Mount Vernon’s certified enrollment for the next fiscal year is 1080.3, which is 14 students less than fiscal year 2025 with 1097.6. Certified enrollment is what generates revenue for the district.
Mount Vernon remains a district of choice, however, as the district has 392.6 students who open enroll into the district, up from 369.4 in fiscal year 2025, an increase of roughly 25 students.
Superintendent Matt Leeman explained that the difference between certified enrollment and open enrollment is that the district can’t bond against open enrollment numbers.
“That gets you into a situation where you may have hundreds of more students you’re teaching, but you can’t bond to build a new building because your certified enrollment numbers have dropped so low,” Leeman said.
Marshall later outlined how state supplemental aid and declining enrollment can impact the district’s budget,with projections of losing 10 students per year and only receiving 2.5 percent in state supplemental aid. By fiscal year 2027, the district was seeing a change in unspent balance authority, and by fiscal year 2029 that fund balance was below 3.5 percent, when the target was to keepthe fund above 7 percent.
In a projection of 5 percent SSA this year and then 2.5 percent all other years through fiscal year 30, the fund remains above 7 percent. In a projection of 1 percent SSA for fiscal year 2026, the unspent balance is below 7 percent by fiscal year 2027.
“Just small changes in the amount of funding from the state can have huge impacts on school districts,” Leeman
said.
School board member Lance Schoff wanted citizens to remember when they hear these numbers being discussed, that they have a big impact to local school districts.
As for the physical plant and equipment levy, the decrease there was due to the expenditures of building the new activity complex.
That led to a deficit of roughly $1.874 million, but it was money the district had on hand for the project, having raised $3 million for the project in fiscal year 2023 and holding a portion of that amount over from that year until the project was completed.

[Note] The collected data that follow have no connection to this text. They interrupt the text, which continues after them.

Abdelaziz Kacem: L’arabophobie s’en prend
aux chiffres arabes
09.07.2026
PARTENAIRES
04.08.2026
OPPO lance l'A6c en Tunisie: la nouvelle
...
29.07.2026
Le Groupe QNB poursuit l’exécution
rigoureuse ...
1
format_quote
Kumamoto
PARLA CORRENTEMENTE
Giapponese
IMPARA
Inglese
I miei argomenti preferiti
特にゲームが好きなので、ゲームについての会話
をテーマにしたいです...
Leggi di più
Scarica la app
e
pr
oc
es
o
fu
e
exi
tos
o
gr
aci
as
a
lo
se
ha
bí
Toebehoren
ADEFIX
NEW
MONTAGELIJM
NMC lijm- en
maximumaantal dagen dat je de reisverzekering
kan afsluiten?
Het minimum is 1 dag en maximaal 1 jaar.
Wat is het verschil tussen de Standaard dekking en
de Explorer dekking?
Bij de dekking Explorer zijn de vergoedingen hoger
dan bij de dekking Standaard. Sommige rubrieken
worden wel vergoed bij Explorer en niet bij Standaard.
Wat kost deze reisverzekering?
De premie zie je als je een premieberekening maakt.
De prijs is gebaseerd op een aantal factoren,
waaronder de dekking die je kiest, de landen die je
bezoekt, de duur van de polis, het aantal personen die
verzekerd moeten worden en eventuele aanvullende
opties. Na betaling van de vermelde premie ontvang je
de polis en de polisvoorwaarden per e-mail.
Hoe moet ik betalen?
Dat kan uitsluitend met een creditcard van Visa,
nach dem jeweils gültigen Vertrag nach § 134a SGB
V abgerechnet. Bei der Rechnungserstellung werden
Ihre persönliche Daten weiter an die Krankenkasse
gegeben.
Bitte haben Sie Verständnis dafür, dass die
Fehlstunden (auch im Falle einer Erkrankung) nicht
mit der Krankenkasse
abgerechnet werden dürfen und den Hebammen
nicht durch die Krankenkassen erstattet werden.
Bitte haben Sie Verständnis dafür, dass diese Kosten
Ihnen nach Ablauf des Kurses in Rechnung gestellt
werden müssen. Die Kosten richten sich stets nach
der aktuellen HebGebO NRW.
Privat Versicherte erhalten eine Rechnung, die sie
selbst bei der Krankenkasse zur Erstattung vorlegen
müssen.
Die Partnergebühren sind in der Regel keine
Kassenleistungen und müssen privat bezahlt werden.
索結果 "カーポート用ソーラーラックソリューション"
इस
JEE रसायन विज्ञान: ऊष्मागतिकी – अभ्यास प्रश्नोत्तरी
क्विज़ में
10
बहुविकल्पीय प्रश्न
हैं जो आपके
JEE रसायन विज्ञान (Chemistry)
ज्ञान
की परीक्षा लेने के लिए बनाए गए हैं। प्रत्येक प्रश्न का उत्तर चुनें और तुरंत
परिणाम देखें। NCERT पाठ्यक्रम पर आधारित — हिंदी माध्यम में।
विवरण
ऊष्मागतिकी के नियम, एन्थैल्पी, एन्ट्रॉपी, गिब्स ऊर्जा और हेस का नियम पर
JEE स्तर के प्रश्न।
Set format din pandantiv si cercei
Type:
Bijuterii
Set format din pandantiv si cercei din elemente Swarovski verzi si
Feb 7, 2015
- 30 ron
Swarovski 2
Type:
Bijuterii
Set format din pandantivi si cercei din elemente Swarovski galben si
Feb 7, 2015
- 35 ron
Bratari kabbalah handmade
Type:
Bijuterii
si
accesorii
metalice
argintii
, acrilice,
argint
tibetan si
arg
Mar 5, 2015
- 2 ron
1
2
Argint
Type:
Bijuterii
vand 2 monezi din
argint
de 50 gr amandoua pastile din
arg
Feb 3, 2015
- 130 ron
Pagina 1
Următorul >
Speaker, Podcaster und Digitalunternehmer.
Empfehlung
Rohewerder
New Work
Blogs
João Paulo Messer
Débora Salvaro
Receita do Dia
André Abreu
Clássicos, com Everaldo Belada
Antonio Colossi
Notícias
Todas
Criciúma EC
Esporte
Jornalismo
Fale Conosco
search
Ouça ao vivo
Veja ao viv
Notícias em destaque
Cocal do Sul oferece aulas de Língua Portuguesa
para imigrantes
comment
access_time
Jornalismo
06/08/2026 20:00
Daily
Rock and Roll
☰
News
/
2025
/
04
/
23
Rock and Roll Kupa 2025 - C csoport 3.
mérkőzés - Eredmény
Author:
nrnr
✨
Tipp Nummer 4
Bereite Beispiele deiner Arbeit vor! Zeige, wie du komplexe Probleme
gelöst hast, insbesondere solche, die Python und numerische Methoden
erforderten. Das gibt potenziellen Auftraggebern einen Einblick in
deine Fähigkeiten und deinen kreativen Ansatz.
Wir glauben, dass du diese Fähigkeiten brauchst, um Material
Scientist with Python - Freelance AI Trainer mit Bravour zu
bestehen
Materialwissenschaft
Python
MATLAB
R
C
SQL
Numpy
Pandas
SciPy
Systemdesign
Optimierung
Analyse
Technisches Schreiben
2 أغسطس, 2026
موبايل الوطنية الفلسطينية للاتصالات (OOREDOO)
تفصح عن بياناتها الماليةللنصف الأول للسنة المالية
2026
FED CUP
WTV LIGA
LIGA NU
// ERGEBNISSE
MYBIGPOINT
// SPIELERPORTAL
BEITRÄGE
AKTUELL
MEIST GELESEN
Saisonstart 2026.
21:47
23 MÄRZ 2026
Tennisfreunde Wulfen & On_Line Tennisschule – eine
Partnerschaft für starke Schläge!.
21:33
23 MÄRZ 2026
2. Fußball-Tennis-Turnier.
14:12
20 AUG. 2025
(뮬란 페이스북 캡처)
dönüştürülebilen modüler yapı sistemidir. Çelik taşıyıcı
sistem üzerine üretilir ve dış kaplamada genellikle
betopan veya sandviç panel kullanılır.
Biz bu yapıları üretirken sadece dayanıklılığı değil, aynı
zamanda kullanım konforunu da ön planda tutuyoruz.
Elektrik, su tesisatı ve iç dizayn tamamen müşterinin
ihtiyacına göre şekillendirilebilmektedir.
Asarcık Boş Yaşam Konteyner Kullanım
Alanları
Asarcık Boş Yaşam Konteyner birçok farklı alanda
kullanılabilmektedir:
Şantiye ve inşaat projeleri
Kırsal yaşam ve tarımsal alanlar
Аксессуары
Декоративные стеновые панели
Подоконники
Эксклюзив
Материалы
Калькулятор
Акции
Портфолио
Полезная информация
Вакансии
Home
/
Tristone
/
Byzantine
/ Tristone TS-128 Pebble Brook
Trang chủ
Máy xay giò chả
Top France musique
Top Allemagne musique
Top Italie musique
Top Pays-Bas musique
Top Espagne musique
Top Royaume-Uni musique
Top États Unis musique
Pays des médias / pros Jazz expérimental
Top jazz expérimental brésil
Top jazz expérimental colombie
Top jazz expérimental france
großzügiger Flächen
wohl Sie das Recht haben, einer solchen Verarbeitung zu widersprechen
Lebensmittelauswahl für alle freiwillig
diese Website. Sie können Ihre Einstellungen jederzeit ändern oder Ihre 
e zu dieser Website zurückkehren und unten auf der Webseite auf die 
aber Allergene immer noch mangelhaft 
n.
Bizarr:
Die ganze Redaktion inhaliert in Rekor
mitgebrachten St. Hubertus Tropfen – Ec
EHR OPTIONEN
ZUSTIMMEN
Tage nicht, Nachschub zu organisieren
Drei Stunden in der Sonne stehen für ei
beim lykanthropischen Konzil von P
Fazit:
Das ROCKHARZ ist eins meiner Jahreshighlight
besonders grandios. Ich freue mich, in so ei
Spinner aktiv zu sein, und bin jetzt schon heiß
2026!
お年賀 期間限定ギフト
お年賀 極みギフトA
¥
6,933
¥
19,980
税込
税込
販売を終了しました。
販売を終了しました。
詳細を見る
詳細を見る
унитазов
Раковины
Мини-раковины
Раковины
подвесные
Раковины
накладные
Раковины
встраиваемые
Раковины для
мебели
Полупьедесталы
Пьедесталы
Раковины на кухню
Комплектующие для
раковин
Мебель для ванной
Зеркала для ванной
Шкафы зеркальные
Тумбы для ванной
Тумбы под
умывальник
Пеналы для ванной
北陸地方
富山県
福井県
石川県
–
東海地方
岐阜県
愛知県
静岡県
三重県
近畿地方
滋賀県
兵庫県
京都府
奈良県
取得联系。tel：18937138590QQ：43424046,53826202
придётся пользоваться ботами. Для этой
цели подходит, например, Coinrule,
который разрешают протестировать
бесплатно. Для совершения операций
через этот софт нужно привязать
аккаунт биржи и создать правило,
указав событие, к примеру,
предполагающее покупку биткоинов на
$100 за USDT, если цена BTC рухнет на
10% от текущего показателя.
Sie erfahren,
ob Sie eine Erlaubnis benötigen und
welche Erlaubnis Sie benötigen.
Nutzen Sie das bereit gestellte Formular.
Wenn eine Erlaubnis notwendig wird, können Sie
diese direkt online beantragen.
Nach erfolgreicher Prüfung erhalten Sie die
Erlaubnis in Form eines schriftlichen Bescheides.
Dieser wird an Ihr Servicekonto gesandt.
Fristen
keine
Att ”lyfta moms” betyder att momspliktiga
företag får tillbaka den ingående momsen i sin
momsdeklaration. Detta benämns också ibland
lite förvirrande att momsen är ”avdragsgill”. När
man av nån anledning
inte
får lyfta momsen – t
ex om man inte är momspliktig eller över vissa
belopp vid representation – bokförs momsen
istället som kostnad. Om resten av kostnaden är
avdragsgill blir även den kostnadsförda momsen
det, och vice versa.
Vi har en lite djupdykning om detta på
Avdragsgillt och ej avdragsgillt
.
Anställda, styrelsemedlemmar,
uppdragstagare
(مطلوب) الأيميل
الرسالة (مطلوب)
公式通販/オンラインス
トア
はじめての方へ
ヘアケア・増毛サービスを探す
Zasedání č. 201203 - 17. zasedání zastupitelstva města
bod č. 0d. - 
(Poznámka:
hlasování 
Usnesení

The activities fund showed an increase in revenue for the year, a portion of which Marshall said came from the new activities complex opening last September.
The management fund is slated to see increases in the next fiscal year. Marshall reminded the school that they will be paying for gas costs from that fund in the next year, a choice made to get that off of the general fund expenditures, which could see 10 to 15 percent more in expenses to the fund in coming years.
“The only other item this fund is used for is offering early retirement plans if they’re needed,” Marshall said. The SAVE fund had 1.298 million in expenditures and $1.622 million in revenues. The fund is used for technology, building repairs not covered by the PPEL fund, vehicle purchases and other unexpected expenses.
The district’s debt service fund generated $2.514 million in revenue and $2.44 million in expenses. Marshall said that revenues in the nutrition fund for the district were slightly decreased in the last fiscal year.
“The district had been seeing more federal funding for the fund in prior years we’re not seeing now,” Marshall said.
The daycare fund was in the positive this year, and that balance has been growing since the COVID-19 pandemic years. The board approved the financial report for the district.